安全通貨 選別進む 欧州懸念でスイスフラン下落

安全通貨 選別進む 欧州懸念でスイスフラン下落

市場の警戒感が強まると買われやすいとされる「安全通貨」の選別が進んでいる。ドルと円はほかの通貨に対して上昇する半面、スイスフランはユーロの急落によって対ドルで下落した。スイスは欧州懸念に伴うユーロ安にあわせて、フラン売り・ドル買いの為替介入をしているとの見方があり、ドルと円の上昇を招いている面もある。
市場で「安全通貨」の代表格とされるのが円とドル、フランの3通貨だ。通常、株価が世界的に下落するような局面では上昇しやすい。ところが、フランは11月中旬に2017年3月以来、約1年8カ月ぶりの安値を付けており、足元では1ドル=0.99フラン近辺で推移している。
一方、ドルと円は欧州懸念を背景にユーロやポンドが値を下げるのに対して、逆に買いが入っている。円の対ドル相場は10月30日以来、1ドル=112~114円台の小さな値幅で推移している。
底流にはユーロ安がある。ユーロは欧州圏の成長率鈍化やイタリアの財政問題によって、対ドルで年初から5%ほど下落している。UBSウェルス・マネジメントの青木大樹氏は「スイス国立銀行(中央銀行)がユーロ安にあわせて為替介入をしているため、フラン安が進んでいる」との見方を示す。
スイスのEU(欧州連合)圏への輸出依存度は45%と高く、経済規模が小さいことから為替介入することでフランを切り下げることがある。
直近のスイスの外貨準備額は過去最大の7000億フランまで膨らみ、10年間で15倍に拡大した。第一生命経済研究所の田中理氏は「欧州経済への懸念や米国の株安が続くと、スイス中銀による為替介入がこれからも続く可能性が高い」と話す。
「安全資産」としてフランや円に関心が集まったのは08年のリーマン・ショック後だ。フランと円は流動性や海外純資産の多さから資金が入り、通貨高が進んだ。特にフランは欧州で債務問題が起きた直後の11年、域内の待機資金がスイスに集中。フラン高騰を受け、スイス中銀は11年、無制限の介入で一定の水準に保つ実質的な為替ペッグ制を導入した。
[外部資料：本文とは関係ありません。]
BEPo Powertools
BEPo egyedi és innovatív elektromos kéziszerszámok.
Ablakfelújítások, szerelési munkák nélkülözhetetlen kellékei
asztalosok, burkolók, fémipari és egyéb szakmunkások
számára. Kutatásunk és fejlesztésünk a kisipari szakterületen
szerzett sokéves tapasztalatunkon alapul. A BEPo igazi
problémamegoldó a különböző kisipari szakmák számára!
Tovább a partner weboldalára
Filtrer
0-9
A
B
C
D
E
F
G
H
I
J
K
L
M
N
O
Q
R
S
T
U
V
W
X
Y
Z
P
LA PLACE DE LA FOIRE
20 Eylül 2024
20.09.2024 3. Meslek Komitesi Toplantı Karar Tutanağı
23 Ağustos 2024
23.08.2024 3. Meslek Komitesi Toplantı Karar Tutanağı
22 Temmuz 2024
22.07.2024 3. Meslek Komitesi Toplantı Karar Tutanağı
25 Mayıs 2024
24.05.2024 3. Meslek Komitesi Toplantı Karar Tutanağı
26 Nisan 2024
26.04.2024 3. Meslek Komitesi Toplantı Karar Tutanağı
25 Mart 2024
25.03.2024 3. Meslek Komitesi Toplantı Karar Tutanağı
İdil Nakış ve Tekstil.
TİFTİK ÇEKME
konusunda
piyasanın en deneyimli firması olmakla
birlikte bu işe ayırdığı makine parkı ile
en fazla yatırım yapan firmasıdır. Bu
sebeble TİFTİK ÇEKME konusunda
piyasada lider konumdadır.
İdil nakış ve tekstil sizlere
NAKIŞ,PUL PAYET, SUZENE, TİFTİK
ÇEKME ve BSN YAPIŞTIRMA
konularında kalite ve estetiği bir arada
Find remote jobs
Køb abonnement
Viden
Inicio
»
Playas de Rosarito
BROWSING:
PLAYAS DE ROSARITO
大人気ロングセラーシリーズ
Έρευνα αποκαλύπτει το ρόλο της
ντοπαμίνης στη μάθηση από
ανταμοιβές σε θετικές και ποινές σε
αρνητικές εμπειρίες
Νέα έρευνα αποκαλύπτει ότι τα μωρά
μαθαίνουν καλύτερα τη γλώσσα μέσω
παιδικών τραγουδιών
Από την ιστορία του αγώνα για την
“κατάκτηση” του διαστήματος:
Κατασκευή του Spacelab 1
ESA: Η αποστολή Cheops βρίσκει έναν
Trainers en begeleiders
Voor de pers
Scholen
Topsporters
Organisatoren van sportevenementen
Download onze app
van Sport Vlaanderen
だが、その後の欧州中央銀行(ECB)の金融緩和拡大によりユーロ安圧力が一段と強まった。15年1月にスイス中銀はペッグ制を放棄せざるを得なくなり、今は為替変動を和らげるために介入を再び続けている。
市場では年末にかけてイタリア財政や英国のEU離脱問題を巡り、ユーロに引き続き下落圧力がかかるとの見方が増えている。みずほ証券の鈴木健吾氏は「年末にユーロは1ユーロ=1.1ドルまで下落する可能性がある」と指摘する。
スイスがフランの通貨高圧力を為替介入により緩和し続けると、行き場を失った欧州の待機資金が向かうのはドルや円だろう。こうした動きもドルや円の同時高を進ませる要因になりそうだ。